▸ TO DO
Could you set down every entry exactly as it stands, without the images?
*** DATA FOR PROCESSING ***
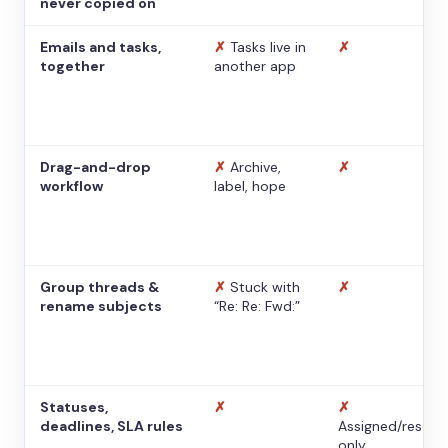
never copied on
Emails and tasks,
✗
Tasks live in
✗
together
another app
Drag-and-drop
✗
Archive,
✗
workflow
label, hope
Group threads &
✗
Stuck with
✗
rename subjects
“Re: Re: Fwd:”
Statuses,
✗
✗
deadlines, SLA rules
Assigned/resolv
only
*** End of DATA FOR PROCESSING ***
▸ RESULT OF THIS EXERCISE
never copied on
Emails and tasks,
✗
Tasks live in
✗
together
another app
Drag-and-drop
✗
Archive,
✗
workflow
label, hope
Group threads &
✗
Stuck with
✗
rename subjects
“Re: Re: Fwd:”
Statuses,
✗
✗
deadlines, SLA rules
Assigned/resolv
only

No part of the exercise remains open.